Un enjeu réglementaire reste à résoudre sur la sécurité incendie. Les réglementations, rédigées sous la tutelle des pompiers, ne correspondent pas aux réalités. Si nous avions toutes dû les respecter, il aurait été impossible de construire certains ouvrages des JO de Paris. Décarboner la construction avec des produits biosourcés comme le bois, d’accord, mais pour quel surcoût ?
Thierry, quels chantiers principaux identifies-tu pour la construction bois ?
Il nous faut convaincre les investisseurs, en leur faisant comprendre qu’il est aussi intéressant et rentable d’investir dans le bois que dans la pierre. Le bois est un matériau durable, solide, biosourcé, compatible avec la RE 2020, une réglementation qui doit nous permettre de vendre davantage le produit bois… Il permet de gagner 10 % de surface utilisable dans les logements, car l’isolation se trouve dans l’épaisseur de la structure du bois. Mais l’expression ancrée est toujours « Investir dans la pierre » !
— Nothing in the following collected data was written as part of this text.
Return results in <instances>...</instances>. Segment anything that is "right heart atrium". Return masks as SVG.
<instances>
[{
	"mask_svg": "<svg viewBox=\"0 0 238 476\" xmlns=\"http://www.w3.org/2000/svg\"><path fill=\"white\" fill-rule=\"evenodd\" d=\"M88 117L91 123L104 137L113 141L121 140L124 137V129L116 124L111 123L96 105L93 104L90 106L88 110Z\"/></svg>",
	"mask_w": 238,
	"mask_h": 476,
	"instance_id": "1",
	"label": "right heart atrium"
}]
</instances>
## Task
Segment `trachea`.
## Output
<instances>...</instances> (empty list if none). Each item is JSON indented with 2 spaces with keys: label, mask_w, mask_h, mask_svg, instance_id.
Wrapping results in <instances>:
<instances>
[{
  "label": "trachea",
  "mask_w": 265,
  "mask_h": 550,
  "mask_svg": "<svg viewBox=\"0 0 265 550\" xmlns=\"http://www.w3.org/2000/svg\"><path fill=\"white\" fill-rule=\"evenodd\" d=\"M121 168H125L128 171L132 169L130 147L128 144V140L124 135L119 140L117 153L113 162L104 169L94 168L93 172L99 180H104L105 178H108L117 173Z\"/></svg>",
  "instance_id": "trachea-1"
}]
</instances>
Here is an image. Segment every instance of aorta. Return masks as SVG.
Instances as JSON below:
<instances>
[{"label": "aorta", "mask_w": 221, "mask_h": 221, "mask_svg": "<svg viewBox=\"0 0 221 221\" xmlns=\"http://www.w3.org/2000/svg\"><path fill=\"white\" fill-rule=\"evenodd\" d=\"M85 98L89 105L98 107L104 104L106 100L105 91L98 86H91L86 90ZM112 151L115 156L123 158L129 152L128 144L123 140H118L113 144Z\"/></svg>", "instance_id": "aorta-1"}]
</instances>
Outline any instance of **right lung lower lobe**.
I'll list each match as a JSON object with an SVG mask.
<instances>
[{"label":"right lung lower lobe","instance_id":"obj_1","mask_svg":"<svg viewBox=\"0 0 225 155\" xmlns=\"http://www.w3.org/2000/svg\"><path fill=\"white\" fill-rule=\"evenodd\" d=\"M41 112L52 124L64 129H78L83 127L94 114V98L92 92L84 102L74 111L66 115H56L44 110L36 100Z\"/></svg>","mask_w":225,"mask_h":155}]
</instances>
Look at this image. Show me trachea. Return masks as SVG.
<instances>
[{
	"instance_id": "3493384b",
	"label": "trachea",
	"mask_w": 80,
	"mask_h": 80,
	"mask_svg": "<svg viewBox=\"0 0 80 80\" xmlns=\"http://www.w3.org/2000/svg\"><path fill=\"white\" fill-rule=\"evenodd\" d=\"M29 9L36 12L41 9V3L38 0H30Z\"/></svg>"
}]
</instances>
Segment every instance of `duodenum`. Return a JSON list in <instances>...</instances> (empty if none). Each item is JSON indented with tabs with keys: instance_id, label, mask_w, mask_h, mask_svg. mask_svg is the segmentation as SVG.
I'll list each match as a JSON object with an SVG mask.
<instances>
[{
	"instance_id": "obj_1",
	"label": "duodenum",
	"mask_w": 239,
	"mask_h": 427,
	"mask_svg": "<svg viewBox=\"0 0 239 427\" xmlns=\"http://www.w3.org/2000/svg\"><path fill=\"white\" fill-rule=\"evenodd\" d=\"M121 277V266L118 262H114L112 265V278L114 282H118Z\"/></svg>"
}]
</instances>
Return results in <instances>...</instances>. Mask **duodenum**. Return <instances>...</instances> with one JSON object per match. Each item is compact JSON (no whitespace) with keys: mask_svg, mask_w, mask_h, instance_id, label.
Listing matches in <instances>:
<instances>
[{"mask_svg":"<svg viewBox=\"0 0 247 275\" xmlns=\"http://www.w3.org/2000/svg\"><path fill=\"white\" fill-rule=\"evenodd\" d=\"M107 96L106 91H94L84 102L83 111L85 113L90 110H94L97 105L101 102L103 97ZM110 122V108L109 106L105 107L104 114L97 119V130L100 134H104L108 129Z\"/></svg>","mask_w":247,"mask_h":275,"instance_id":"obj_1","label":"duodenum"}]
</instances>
Le bois souffre encore de contre-vérités. Par exemple, il n’y a pas de problèmes de ressources en France : nous n’utilisons que 55 % de la croissance de la forêt française. Précisons que le bilan carbone d’un bois importé n’est pas forcément moins positif qu’un bois français. Le bilan carbone d’un bois extrait des Vosges, requérant l’utilisation de quatre roues motrices sur des terrains en pente, sera moins bon que des résineux importés de Finlande, et transportés par voie fluviale puis maritime.
Rappelons aussi que l’IA a été anticipée dès 2019, alors que l’image de nos métiers peut être passéiste. Lors d’une réunion récente, trois entreprises ont présenté leurs outils d’IA mis en place. L’un d’eux a mis en place une solution codant les outils pour les retrouver plus facilement. Il a partagé cette application gratuite à tous les adhérents.
Face au lobby du béton, nous prônons une mixité de la construction. Nous ne construirons pas des sous-sols de parking en bois et, à une certaine hauteur, il faut du béton pour apporter une stabilité au bâtiment. Mais nous ne voulons pas pour autant que le bois soit caché.
Enfin, je souhaite que l’Éducation Nationale joue le jeu avec les métiers du bâtiment. Récemment, un professeur a convoqué les parents d’un élève, pour l’empêcher de se diriger vers la filière bois, prétextant que c’était ‘du gâchis’. Les parents n’ont pas lâché, car ils savaient que c’était une vocation chez leur enfant. Mais il y a un vrai problème, chez les enseignants, par rapport à nos métiers. Or, le bâtiment représente un ‘escalier social’. Sur les 200 adhérents de la région de Montpellier, beaucoup ont commencé apprenti, puis sont devenus entrepreneurs, par création ou reprise.